Still, things are serious enough — if not in larger urban areas that can draw on a wider pool of candidates, then in the outlying regions, like west Bohemia, and most smaller communities, where teaching English is often left to former Russian teachers and high-school graduates who studied English at school.
“Here, at the elementary-school level, you won’t stumble across a fresh graduate in English teaching, not even by accident,” says Pavel Tomáš, principal of the 6th Elementary School in Cheb.
Up until 1989, Russian was the dominant foreign language taught in Czech schools.
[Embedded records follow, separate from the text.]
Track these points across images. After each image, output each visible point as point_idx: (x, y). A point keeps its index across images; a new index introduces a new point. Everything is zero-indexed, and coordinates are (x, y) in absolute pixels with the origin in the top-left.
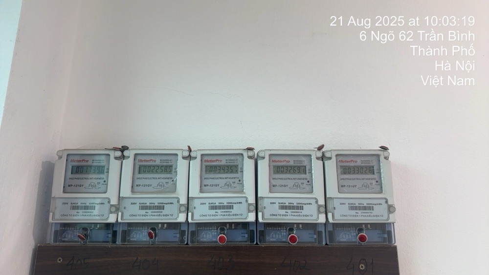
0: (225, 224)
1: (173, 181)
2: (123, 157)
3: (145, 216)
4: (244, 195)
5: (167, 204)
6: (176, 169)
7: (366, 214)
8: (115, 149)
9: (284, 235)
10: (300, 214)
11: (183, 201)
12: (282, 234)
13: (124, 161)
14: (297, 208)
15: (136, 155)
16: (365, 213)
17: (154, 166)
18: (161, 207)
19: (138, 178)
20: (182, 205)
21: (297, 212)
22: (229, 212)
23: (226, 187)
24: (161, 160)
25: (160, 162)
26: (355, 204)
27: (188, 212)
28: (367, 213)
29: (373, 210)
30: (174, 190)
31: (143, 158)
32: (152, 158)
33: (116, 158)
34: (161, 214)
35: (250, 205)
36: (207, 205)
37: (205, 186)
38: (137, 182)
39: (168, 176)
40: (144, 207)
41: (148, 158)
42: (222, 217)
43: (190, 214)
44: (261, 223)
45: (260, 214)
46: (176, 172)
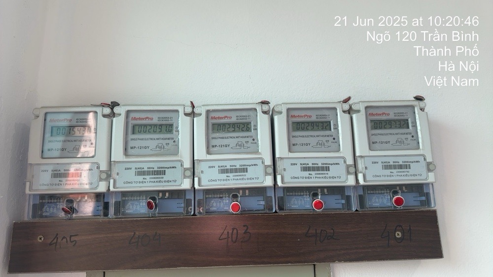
0: (238, 189)
1: (174, 141)
2: (113, 115)
3: (142, 182)
4: (260, 156)
5: (168, 168)
6: (177, 127)
7: (403, 174)
8: (103, 105)
9: (307, 201)
10: (326, 175)
11: (187, 164)
12: (306, 199)
13: (114, 119)
14: (323, 169)
15: (128, 112)
16: (401, 172)
17: (151, 125)
18: (161, 172)
19: (132, 139)
20: (186, 169)
21: (322, 174)
22: (242, 175)
23: (238, 147)
24: (159, 118)
25: (159, 121)
26: (389, 162)
27: (194, 177)
28: (403, 172)
29: (410, 168)
30: (176, 152)
31: (137, 115)
32: (149, 115)
33: (104, 116)
34: (161, 180)
35: (266, 167)
36: (217, 169)
37: (213, 146)
38: (131, 144)
39: (168, 136)
40: (141, 173)
41: (143, 115)
42: (235, 182)
43: (196, 179)
44: (281, 187)
45: (279, 178)
46: (178, 131)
But, aside from historic reasons, the main cause of the current situation is financial.
Money matters
Despite steady pay increases in recent years — this year, elementary-school teachers are getting a 5 percent raise — the base salary of a freshly minted teacher still remains between 13,150 and 14,280 Kč and that of a teacher with at least 32 years of teaching experience between 19,810 and 23,280 Kč, according to the Education Ministry.
This is hardly enough to compete with a private sector that is willing to pay large premiums for active English speakers.
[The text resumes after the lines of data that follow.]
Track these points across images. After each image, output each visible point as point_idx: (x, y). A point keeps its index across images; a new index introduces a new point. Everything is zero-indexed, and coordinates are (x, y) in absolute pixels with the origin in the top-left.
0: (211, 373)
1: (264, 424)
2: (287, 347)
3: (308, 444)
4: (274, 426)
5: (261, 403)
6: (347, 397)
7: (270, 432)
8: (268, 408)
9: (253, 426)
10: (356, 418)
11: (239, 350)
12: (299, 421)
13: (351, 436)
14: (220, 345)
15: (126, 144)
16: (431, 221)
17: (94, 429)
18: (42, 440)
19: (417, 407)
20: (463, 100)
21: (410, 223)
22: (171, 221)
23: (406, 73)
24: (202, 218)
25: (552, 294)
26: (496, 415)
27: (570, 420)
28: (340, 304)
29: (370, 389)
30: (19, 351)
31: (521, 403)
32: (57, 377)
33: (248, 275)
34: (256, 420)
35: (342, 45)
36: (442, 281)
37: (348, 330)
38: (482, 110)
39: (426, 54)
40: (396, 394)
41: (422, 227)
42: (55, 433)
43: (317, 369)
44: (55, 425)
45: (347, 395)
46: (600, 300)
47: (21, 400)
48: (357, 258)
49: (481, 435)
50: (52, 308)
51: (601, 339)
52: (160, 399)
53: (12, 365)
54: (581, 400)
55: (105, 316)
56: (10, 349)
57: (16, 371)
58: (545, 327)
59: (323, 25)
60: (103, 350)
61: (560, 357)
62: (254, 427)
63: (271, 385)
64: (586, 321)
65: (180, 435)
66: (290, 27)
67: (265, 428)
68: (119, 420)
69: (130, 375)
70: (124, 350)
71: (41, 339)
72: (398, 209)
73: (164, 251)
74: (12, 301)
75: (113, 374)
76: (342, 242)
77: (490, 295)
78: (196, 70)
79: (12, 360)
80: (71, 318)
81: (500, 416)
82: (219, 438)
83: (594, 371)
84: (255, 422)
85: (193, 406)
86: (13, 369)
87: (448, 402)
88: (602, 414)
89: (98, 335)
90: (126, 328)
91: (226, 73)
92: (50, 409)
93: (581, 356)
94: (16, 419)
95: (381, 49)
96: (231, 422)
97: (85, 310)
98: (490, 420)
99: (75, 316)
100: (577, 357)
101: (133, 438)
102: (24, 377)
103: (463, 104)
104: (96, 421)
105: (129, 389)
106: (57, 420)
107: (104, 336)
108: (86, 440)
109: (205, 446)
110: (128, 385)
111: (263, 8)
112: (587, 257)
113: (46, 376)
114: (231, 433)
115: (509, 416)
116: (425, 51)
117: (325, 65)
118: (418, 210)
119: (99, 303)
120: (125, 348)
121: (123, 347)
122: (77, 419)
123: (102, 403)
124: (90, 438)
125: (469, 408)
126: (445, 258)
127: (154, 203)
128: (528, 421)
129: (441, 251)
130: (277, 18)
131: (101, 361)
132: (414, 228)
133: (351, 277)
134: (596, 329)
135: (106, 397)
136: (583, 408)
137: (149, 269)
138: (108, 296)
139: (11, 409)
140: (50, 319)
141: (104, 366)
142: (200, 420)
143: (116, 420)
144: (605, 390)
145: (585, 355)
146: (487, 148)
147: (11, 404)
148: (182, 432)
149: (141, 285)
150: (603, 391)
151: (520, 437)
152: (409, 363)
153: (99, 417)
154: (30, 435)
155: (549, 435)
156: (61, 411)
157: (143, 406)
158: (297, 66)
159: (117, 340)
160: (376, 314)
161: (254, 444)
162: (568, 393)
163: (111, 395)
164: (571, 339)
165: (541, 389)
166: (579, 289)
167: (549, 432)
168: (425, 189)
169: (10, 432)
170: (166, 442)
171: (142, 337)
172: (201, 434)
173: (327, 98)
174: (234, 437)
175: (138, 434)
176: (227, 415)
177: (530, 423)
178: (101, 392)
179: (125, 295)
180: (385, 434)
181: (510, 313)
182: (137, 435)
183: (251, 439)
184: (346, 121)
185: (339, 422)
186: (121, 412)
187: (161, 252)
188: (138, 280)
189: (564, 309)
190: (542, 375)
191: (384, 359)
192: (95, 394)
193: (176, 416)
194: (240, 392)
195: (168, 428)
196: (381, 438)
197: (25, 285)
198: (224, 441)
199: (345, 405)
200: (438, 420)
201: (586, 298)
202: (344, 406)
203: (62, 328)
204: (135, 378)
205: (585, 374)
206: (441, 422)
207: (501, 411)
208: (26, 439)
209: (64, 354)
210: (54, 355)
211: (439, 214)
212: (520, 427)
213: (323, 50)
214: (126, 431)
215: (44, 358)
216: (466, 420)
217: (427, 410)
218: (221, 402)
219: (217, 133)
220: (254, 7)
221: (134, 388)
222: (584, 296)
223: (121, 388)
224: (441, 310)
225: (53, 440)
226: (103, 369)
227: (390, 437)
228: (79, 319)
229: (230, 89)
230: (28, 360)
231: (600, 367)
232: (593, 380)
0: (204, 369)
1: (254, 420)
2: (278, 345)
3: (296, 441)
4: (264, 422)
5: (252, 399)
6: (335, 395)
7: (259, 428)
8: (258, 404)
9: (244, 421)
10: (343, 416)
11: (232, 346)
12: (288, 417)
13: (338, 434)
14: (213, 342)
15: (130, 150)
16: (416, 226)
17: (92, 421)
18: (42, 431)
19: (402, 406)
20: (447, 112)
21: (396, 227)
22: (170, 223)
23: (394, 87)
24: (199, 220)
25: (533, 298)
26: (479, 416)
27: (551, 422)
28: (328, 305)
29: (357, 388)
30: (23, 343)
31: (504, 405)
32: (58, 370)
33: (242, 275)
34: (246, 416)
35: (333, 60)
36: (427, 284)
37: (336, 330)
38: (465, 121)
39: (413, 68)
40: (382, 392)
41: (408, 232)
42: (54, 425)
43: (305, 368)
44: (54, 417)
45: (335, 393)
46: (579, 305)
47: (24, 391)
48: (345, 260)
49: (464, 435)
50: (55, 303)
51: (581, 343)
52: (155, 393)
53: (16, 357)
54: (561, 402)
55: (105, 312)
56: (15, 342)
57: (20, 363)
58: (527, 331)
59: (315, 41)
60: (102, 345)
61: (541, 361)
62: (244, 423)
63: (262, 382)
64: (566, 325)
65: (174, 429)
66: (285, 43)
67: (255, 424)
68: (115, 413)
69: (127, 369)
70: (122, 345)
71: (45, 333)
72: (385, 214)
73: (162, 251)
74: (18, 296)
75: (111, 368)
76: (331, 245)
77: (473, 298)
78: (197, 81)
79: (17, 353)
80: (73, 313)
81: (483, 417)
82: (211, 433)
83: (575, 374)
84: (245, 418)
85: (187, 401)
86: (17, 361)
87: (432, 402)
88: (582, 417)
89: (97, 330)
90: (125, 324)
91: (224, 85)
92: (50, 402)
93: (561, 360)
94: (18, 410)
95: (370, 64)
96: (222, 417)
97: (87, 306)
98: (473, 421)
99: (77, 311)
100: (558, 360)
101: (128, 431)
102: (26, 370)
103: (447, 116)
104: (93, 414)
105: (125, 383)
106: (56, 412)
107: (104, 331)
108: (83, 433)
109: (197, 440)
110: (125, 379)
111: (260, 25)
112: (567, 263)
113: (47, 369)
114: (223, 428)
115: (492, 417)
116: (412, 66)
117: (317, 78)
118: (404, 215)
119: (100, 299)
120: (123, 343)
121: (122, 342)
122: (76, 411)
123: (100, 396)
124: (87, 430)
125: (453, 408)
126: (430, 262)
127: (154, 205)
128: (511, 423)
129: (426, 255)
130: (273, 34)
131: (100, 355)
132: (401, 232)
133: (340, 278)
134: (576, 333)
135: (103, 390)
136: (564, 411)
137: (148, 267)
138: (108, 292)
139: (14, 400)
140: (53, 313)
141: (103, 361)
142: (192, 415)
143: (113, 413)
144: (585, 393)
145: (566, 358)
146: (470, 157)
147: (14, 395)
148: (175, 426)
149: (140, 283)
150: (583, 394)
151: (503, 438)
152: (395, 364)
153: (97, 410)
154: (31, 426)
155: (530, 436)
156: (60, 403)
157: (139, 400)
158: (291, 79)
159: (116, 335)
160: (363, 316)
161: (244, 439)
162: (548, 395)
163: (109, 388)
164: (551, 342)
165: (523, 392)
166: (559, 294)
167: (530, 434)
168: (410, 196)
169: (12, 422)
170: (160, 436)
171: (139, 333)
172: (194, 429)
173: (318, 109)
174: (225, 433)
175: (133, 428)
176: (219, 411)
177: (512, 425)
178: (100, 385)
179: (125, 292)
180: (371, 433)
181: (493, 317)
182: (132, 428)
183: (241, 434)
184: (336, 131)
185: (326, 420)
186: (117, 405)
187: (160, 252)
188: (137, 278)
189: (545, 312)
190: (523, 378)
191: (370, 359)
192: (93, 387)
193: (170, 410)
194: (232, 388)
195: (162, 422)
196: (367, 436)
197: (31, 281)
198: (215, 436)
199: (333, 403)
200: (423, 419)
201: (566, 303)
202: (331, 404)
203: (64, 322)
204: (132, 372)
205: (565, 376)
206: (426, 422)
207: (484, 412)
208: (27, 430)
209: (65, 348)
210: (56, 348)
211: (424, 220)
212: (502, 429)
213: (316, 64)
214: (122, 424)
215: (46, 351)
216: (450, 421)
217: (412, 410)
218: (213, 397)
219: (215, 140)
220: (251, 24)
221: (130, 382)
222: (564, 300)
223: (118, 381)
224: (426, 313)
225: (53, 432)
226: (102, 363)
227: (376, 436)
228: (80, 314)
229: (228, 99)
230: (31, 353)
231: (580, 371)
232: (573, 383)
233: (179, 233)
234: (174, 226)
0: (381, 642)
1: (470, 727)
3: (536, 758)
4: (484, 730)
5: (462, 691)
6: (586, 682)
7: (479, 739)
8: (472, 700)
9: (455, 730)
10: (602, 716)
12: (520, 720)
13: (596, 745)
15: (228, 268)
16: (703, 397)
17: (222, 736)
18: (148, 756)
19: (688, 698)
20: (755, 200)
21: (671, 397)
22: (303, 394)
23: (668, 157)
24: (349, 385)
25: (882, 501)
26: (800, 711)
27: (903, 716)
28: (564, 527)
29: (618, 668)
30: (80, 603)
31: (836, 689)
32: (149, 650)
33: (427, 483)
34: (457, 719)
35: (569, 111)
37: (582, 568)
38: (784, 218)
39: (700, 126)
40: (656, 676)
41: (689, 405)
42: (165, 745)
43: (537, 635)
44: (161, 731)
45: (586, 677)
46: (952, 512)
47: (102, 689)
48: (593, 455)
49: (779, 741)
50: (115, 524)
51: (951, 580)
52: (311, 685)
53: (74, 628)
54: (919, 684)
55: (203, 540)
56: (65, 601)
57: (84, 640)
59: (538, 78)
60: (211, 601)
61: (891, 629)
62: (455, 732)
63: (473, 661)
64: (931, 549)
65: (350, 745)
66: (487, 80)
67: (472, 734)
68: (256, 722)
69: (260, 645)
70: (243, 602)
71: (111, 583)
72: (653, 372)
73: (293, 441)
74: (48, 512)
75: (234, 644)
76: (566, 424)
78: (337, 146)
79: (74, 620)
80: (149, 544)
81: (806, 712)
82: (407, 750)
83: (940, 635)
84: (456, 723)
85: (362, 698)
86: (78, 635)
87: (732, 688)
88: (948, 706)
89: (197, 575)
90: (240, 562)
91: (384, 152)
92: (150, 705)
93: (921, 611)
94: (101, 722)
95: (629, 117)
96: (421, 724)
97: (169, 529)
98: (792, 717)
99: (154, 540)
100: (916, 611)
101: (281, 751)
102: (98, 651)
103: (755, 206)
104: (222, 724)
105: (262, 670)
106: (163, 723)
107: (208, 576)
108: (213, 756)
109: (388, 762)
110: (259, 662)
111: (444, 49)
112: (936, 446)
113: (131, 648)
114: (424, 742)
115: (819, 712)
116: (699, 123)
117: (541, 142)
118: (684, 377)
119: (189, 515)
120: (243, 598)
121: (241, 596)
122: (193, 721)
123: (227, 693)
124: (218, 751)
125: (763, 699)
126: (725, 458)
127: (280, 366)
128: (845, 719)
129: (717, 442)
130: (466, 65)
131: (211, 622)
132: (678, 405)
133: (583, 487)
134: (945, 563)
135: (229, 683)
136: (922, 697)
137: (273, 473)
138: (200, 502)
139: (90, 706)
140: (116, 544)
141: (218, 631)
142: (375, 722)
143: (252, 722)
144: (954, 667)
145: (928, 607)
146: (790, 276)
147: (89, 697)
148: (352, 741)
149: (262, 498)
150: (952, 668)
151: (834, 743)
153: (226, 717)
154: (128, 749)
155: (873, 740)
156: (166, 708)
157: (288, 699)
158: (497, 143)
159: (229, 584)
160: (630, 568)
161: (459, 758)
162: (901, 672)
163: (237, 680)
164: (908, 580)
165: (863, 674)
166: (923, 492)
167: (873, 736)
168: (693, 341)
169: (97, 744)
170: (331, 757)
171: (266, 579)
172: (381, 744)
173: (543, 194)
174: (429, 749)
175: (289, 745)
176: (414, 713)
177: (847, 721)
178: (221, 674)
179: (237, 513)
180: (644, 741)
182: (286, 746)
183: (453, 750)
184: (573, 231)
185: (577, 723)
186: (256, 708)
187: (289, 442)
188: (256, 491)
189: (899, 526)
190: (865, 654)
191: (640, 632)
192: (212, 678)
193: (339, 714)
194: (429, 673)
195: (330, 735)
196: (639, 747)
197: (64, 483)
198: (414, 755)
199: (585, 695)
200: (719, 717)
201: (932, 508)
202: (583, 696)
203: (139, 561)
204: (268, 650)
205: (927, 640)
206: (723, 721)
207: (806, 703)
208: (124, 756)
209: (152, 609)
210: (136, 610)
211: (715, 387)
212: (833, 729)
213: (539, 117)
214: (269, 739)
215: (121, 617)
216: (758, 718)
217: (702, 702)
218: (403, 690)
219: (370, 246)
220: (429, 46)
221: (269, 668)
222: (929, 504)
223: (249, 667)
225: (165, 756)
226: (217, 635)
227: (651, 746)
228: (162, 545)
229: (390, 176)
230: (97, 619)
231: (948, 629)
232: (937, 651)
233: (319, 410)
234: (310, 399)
And, although school principals can selectively award bonuses that can amount to as much as 100 percent of the teachers’ base salary, few do this for fear of alienating teachers of other subjects.
“All we can offer is job security, the holidays off and that just before retirement [the teacher] will maybe have the salary of a high-school graduate starting his first job in Prague,” Principal Sekanina says. “That’s all.”
Another reason is that teaching elementary-school children, who come with a wide range of learning abilities and sometimes disciplinary problems, is a lot harder than teaching the select group that goes on to high schools. “Children are not sitting with their hands behind their backs, and their twinkling eyes are not always thirsting for the teacher’s knowledge,” Tomáš says.
Some recently graduated teachers who have gone to work for public elementary schools also find the work intellectually dulling. “At the elementary level, I will not use almost any of what I have learnt about American or English literature,” says Tomáš Fišer, a 24-year-old English teacher at the 6th Elementary School in Cheb.
Fišer, who took the job two years ago and is already starting to ponder an exit for the private sector, says he also feels as though his active knowledge of the language is suffering due to little contact with native English speakers, who are practically absent from elementary schools.
Beating the odds
Those are high odds against teaching conditions at elementary schools improving any time soon.
With education already being the second-largest expenditure of the state budget, after social security, it is unlikely to expect teachers’ salaries to rise more quickly in the near future, the Education Ministry’s Roupec says.
And, despite the fact that qualifications of many teachers have improved in recent years, along with their numbers as a result of various retraining programs financed by the government and the European Union, the demand for learning English has been growing just as fast, if not faster.
What would help, many educators agree, is a revision of the strict standards on which teaching qualifications are judged and that threaten to exclude many teachers without university qualifications by Jan. 1, 2010. The standards are currently under review by the Education Ministry.
What might also help is better PR for public schools, Fišer says. “All one hears is that there is no money [to be made] and that children misbehave,” Fišer says. “I can’t complain.”
Still, if Fišer were not pooling his salary with that of his girlfriend, an English teacher at a private-language school, he might view things differently. “If I were alone and had to pay for the apartment, I could hardly make ends meet,” he says.